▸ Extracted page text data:
=== Begin Enclosure ===

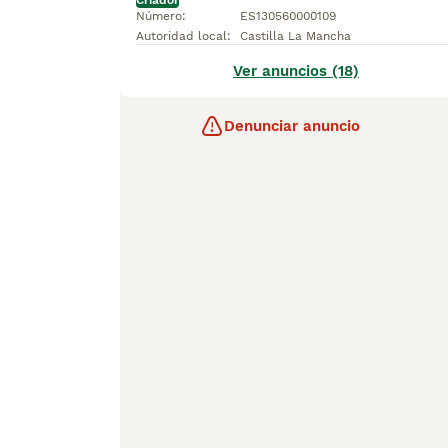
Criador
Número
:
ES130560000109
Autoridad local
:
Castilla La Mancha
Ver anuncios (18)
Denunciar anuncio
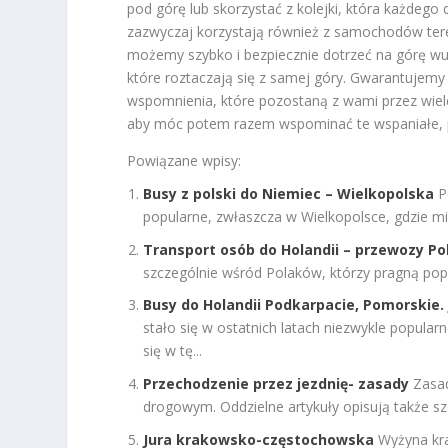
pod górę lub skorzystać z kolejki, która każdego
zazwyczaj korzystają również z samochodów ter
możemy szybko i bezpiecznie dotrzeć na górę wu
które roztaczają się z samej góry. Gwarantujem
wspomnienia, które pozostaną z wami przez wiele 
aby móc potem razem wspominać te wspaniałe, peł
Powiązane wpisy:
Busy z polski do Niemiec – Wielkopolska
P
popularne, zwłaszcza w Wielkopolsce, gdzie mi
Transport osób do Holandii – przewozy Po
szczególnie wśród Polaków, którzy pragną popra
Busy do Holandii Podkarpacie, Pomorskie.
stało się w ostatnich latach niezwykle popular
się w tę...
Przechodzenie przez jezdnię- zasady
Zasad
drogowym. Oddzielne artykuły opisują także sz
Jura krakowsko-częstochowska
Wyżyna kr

=== End Enclosure ===

▸ Your instructions: Reproduce the material from the line with "pod górę lub" to the line with "szczególnie wśród Polaków, którzy", including both of those lines.

▸ Response area:
pod górę lub skorzystać z kolejki, która każdego
zazwyczaj korzystają również z samochodów ter
możemy szybko i bezpiecznie dotrzeć na górę wu
które roztaczają się z samej góry. Gwarantujem
wspomnienia, które pozostaną z wami przez wiele 
aby móc potem razem wspominać te wspaniałe, peł
Powiązane wpisy:
Busy z polski do Niemiec – Wielkopolska
P
popularne, zwłaszcza w Wielkopolsce, gdzie mi
Transport osób do Holandii – przewozy Po
szczególnie wśród Polaków, którzy pragną popra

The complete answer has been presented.